Last week, the tables turned against the PDP’s Nyesom Wike and his troops. While APC war generals led by Abdullahi Umar Ganduje were granted freedom to circulate, Wike and others had to piggyback on threats of mob action to outsmart police cordon. We need to free our electoral process of the noxious scent of the skunk spray of restriction of movement. Elections should not just be free and fair, it should be seen to be free and fair.

If governors want to visit other states, they should do so outside of the election cycle. In a serious clime, Ganduje would have to prove to the Kano Assembly that he did not waste the loans he recently obtained from Japan, meddling in Edo polls. That would have added value to democracy.

The idea of gathering the bad boys on opposite sides of the electoral tussle is a recipe for disaster. With the win or die attitude of politicians, the proliferation of arms and dispensable thugs for hire, this thing would boil over someday soon. There are better times to do national tourism than during polls.

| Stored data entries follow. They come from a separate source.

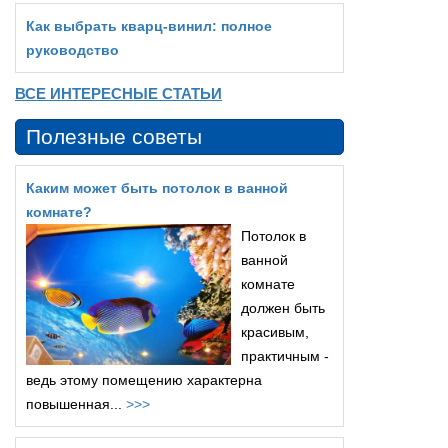
Как выбрать кварц‑винил: полное
руководство
ВСЕ ИНТЕРЕСНЫЕ СТАТЬИ
Полезные советы
Каким может быть потолок в ванной
комнате?
Потолок в
ванной
комнате
должен быть
красивым,
практичным -
ведь этому помещению характерна
повышенная...
>>>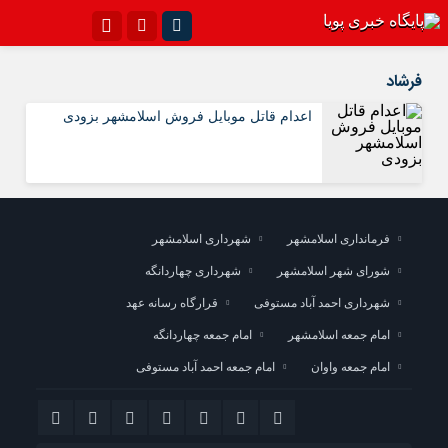
اینستاگرام
تلگرام{با فیلترشکن)
فرشاد
سروش
ایتا
اعدام قاتل موبایل فروش اسلامشهر بزودی
آپارات
اپلیکیشن
فرمانداری اسلامشهر
شهرداری اسلامشهر
شورای شهر اسلامشهر
شهرداری چهاردانگه
شهرداری احمد آباد مستوفی
قرارگاه رسانه عهد
امام جمعه اسلامشهر
امام جمعه چهاردانگه
امام جمعه واوان
امام جمعه احمد آباد مستوفی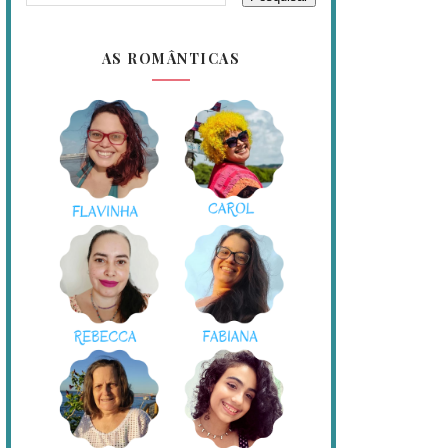
AS ROMÂNTICAS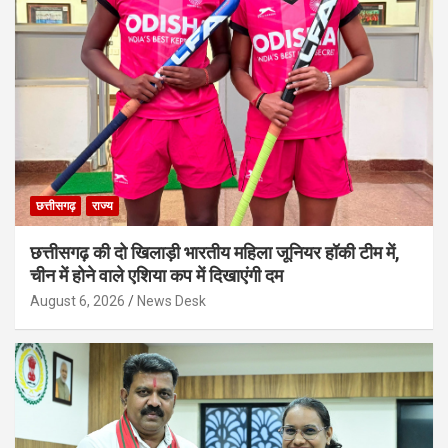
छत्तीसगढ़
राज्य
छत्तीसगढ़ की दो खिलाड़ी भारतीय महिला जूनियर हॉकी टीम में,
चीन में होने वाले एशिया कप में दिखाएंगी दम
August 6, 2026
News Desk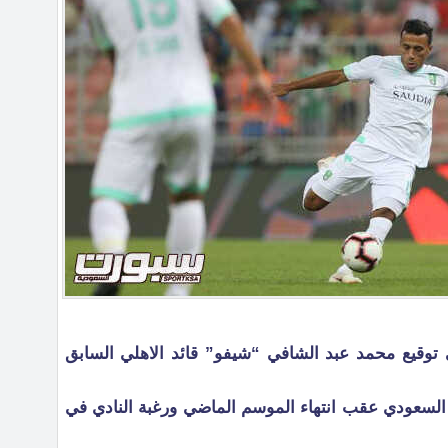
توقيع محمد عبد الشافي “شيفو” قائد الاهلي السابق
سعودي عقب انتهاء الموسم الماضي ورغبة النادي في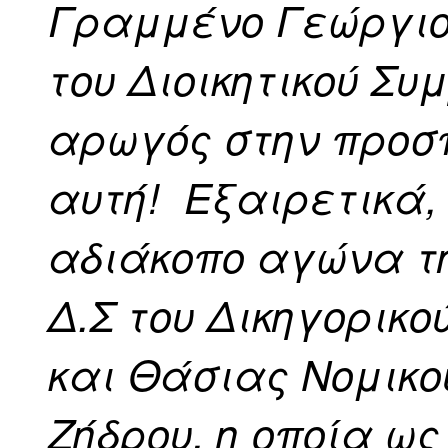
Γραμμένο Γεώργιο,
του Διοικητικού Συ
αρωγός στην προσ
αυτή!
Εξαιρετικά,
αδιάκοπο αγώνα τη
Δ.Σ του Δικηγορικ
και Θάσιας Νομικο
Ζήδρου, η οποία ω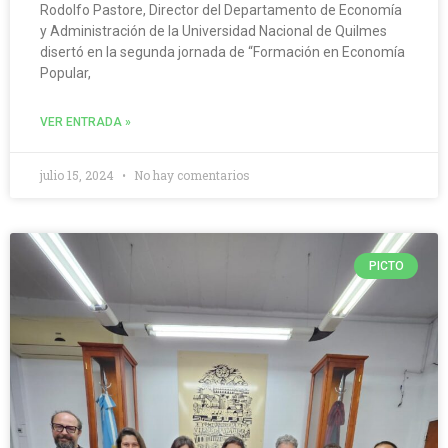
Rodolfo Pastore, Director del Departamento de Economía
y Administración de la Universidad Nacional de Quilmes
disertó en la segunda jornada de “Formación en Economía
Popular,
VER ENTRADA »
julio 15, 2024
No hay comentarios
PICTO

Manipulation is fast becoming an integral part of the Nigerian electoral process. It is disdainful to see an electoral contest in which officials on national electoral assignment are either forced or induced to help subvert the people’s will. This happens because we do not commensurately punish election manipulators. How could it be democratic if the process is fraught with inducements and overwhelming evidence of coercion?

Edo has been won and lost. One thing is certain – in the Nigerian political process, second terms are hardly worth the trouble. Most winners use it to exhibit their true colours, hardly exhibiting their best conduct. Governors are not exempted. When governors fancy a senate retirement, they spend time and resources making it happen at the expense of performing. They attempt to install a puppet that is likely to question the books.

Second terms are often spent like footballers after they are leading a loan goal with only a few minutes or seconds left, the impetus to score is sacrificed on the quest to defend the lone goal to the last whistle. Will Obaseki justify the ‘trust’ of Edo people in four years’ time?